Data from the Commerce Department showed that real gross domestic product surged up by 4.3% in the fourth quarter compared to the previously reported 4.1% jump. Economists had expected the pace of GDP growth to be unrevised.
Data from the Labor Department showed that U.S. weekly jobless claims slid to 684,000 in the week ended March 20, a decrease of 97,000 from the previous week's revised level of 781,000. Economists had expected jobless claims to decline to 730,000 from the 770,000 originally reported for the previous week.
The dollar index, which advanced to 92.92 was last seen at 92.85, up 0.35% from previous close.
Against the Euro, the dollar firmed up to $1.1765, rising 0.42% from Wednesday's close of $1.1815.
The Pound Sterling weakened against the dollar, fetching $1.3732 a unit, about 0.35% less from previous closing level.
The Yen weakened to 109.19 a dollar, sliding from 108.73.
The Aussie was down marginally with the AUD-USD pair at 0.7581.
The Swiss franc was weak against most of its counterparts after the Swiss National Bank left its policy rates unchanged.

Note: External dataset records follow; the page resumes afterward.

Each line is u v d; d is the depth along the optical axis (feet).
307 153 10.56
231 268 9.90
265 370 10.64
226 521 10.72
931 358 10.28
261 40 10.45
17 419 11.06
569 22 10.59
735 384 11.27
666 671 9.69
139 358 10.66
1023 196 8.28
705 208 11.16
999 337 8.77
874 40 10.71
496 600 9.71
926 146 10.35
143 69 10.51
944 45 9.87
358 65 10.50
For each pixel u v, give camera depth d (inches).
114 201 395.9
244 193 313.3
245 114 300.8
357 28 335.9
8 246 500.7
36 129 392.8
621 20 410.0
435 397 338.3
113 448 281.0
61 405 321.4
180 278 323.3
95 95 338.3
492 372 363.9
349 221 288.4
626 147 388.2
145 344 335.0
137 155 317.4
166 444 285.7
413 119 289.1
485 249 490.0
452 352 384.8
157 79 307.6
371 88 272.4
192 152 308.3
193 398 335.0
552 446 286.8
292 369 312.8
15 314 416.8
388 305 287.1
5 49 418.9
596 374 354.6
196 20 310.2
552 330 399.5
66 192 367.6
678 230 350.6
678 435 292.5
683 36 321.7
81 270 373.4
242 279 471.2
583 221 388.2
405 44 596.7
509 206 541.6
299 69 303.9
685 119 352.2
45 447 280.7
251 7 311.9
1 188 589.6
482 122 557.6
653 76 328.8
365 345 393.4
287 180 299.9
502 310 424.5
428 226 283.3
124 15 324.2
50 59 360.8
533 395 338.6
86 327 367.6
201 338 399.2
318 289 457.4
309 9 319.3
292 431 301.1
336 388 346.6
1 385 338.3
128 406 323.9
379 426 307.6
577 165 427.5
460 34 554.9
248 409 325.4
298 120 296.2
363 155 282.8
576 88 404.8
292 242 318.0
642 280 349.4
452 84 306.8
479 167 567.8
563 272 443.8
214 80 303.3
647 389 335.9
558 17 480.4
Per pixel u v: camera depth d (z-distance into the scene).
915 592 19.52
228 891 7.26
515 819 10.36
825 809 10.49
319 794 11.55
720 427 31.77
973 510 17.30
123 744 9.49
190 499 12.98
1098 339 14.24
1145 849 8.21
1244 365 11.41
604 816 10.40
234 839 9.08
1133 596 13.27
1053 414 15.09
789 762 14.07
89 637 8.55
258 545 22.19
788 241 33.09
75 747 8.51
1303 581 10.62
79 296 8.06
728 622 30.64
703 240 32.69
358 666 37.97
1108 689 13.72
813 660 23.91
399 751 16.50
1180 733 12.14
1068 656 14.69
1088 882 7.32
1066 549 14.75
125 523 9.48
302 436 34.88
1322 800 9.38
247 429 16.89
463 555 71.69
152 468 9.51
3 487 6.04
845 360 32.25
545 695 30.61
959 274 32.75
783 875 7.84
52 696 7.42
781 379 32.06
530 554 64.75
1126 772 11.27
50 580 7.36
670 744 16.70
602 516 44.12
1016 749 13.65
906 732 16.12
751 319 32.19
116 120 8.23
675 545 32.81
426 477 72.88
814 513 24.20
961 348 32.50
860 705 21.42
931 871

Against the dollar, the Swiss currency was down nearly 0.5% at CHF 0.9402. Policymakers of the Swiss National Bank retained the policy rate and interest on sight deposits at the SNB at -0.75%, as widely expected.
Despite the recent weakening, the bank repeated that the Swiss franc remains highly valued. The bank said it is willing to intervene in the foreign exchange market 'as necessary', while taking the overall currency situation into consideration.
The Loonie, at 1.2613 a dollar, was down by about 0.3%.